La mercenarisation de la pensée de la guerre, puis de la guerre elle-même, est donc inscrite dans l’histoire étatsunienne. Elle est alimentée par l’imagerie hollywoodienne qui présente, à côté de l’étalage de puissance technologique et numérique, le soldat en mission de commando dans des environnements toujours plus exotiques et toujours plus dangereux. Le soldat américain y fait son « job » et agit comme un mercenaire. On sera alors passé d’une armée du peuple, voire du peuple en arme, à une armée de professionnels, conséquence logique de l’idée d’une projection rapide dans le cadre d’une guerre préemptive de toute agression contre le territoire national. Car une telle guerre ne peut tenir longtemps dans un cadre de conscription, et pas seulement pour des raisons de haute technicité et de parfaite maîtrise du matériel : la patrie n’étant pas visiblement et immédiatement en danger, pourquoi aller mourir pour Dantzig ou se sacrifier à Kaboul ?

Même si les besoins considérables de turn-over en Orient imposent d’y envoyer sur place tout ce qu’il y a de disponible, le format théorique de l’armée américaine est bien aujourd’hui à deux vitesses : celui d’une armée domestique ou National Guard pour la sécurité du territoire, avec ou sans réservistes, et d’une « Légion Etrangère » sur-équipée (rôle que joue déjà le Marine Corps, armée dans l’armée), pour les opérations de police à l’extérieur. Encore faut-il bien comprendre ce que les Américains entendent par là. Les guerres en Irak, en Afghanistan, au Pakistan ou ailleurs ne sont pas des opérations de police internationale dans un monde globalisé dont les Etats-Unis porteraient le lourd fardeau et accepteraient le rôle du gendarme : elles sont des opérations délocalisées de police américaine pour la seule protection des intérêts américains et la quiétude des seuls citoyens américains. Et il en a toujours été ainsi dans les discours des présidents, de Wilson à Obama en passant par Truman et Bush : nous faisons la police à Berlin, Saigon, Bagdad ou Kaboul pour ne pas avoir à la faire à Little Rock, Saint-Louis, ou Bâton-Rouge. Mais c’est la même.

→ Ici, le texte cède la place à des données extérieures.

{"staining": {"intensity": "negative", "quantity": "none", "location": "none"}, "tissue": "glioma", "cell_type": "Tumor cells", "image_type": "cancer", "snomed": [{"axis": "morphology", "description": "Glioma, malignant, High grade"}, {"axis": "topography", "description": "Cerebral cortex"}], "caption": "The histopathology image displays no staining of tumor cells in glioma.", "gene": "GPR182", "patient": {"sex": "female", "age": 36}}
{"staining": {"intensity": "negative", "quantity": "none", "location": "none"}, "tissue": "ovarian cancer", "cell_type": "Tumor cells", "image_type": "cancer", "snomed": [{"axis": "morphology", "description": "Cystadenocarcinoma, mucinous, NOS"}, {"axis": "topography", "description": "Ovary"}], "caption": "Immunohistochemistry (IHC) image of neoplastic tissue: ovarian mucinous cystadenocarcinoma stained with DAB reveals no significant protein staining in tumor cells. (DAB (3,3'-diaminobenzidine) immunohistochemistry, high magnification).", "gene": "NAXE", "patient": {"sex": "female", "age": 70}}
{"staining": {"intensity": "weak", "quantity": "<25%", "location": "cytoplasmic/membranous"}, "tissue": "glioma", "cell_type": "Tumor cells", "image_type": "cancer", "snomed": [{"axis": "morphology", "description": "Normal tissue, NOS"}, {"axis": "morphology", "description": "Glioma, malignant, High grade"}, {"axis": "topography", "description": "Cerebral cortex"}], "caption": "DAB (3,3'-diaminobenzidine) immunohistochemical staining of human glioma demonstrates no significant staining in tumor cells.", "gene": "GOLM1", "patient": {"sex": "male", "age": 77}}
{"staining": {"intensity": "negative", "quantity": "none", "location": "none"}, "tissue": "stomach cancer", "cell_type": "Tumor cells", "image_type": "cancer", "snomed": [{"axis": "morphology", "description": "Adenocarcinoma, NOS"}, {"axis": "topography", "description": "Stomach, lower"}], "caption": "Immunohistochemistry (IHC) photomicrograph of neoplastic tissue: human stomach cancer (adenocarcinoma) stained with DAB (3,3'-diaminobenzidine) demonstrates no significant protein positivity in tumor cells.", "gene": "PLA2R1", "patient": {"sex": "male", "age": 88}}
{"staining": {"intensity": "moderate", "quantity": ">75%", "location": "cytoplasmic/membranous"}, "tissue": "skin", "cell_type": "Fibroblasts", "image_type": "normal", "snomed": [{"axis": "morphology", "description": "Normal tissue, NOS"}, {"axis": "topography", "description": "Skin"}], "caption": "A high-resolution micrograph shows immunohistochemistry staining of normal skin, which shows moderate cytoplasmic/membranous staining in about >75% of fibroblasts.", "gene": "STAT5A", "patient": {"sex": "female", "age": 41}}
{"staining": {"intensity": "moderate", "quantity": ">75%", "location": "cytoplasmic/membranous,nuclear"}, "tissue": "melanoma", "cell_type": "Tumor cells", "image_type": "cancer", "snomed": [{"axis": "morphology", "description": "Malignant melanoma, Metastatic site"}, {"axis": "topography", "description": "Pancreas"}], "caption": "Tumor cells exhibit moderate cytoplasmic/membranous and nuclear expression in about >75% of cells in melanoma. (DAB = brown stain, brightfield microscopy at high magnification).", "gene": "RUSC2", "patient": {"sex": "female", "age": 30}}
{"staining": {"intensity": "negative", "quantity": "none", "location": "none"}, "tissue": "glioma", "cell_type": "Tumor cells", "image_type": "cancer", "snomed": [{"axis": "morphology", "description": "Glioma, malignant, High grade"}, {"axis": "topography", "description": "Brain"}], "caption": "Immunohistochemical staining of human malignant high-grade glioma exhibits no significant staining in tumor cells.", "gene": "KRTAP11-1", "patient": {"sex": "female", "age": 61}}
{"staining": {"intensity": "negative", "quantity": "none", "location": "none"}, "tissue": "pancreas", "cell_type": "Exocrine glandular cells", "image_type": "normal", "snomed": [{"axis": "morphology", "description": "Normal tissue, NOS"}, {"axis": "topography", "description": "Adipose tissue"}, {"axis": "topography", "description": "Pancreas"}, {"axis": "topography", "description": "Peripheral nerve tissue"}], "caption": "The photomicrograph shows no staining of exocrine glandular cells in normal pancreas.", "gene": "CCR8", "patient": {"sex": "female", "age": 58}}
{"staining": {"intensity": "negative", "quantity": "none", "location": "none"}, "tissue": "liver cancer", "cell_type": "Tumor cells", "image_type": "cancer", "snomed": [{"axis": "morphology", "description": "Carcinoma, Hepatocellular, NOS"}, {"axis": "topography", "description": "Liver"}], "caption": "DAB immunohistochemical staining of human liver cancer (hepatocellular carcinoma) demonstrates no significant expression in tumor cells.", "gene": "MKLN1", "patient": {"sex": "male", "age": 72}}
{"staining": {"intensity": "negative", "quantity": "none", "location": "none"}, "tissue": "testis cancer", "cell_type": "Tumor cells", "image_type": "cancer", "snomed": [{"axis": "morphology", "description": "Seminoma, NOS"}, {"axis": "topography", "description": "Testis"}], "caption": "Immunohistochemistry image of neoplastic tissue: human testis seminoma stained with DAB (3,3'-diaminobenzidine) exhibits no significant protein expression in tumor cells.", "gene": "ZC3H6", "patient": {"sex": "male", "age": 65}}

Après la professionnalisation, entendue comme mercenarisation, vient une autre étape : la privatisation. Là encore nos armées d’ancien régime connaissaient le phénomène (les légions de Lauzun et Dillon, par exemple, lors de la guerre d’Indépendance américaine). Sauf que, et c’est un des grands mérites de l’ouvrage de Georges-Henri Bricet des Vallons que de le montrer, s’est entretemps greffée sur ce processus, pour lui donner un fondement idéologique, une théorie elle-aussi née du temps des rois : l’anarcho-capitalisme souvent nommé ultra ou néo-libéralisme – et on se demande pourquoi « néo » vu qu’il ne s’agit que des remugles des théories d’Adam Smith & Co.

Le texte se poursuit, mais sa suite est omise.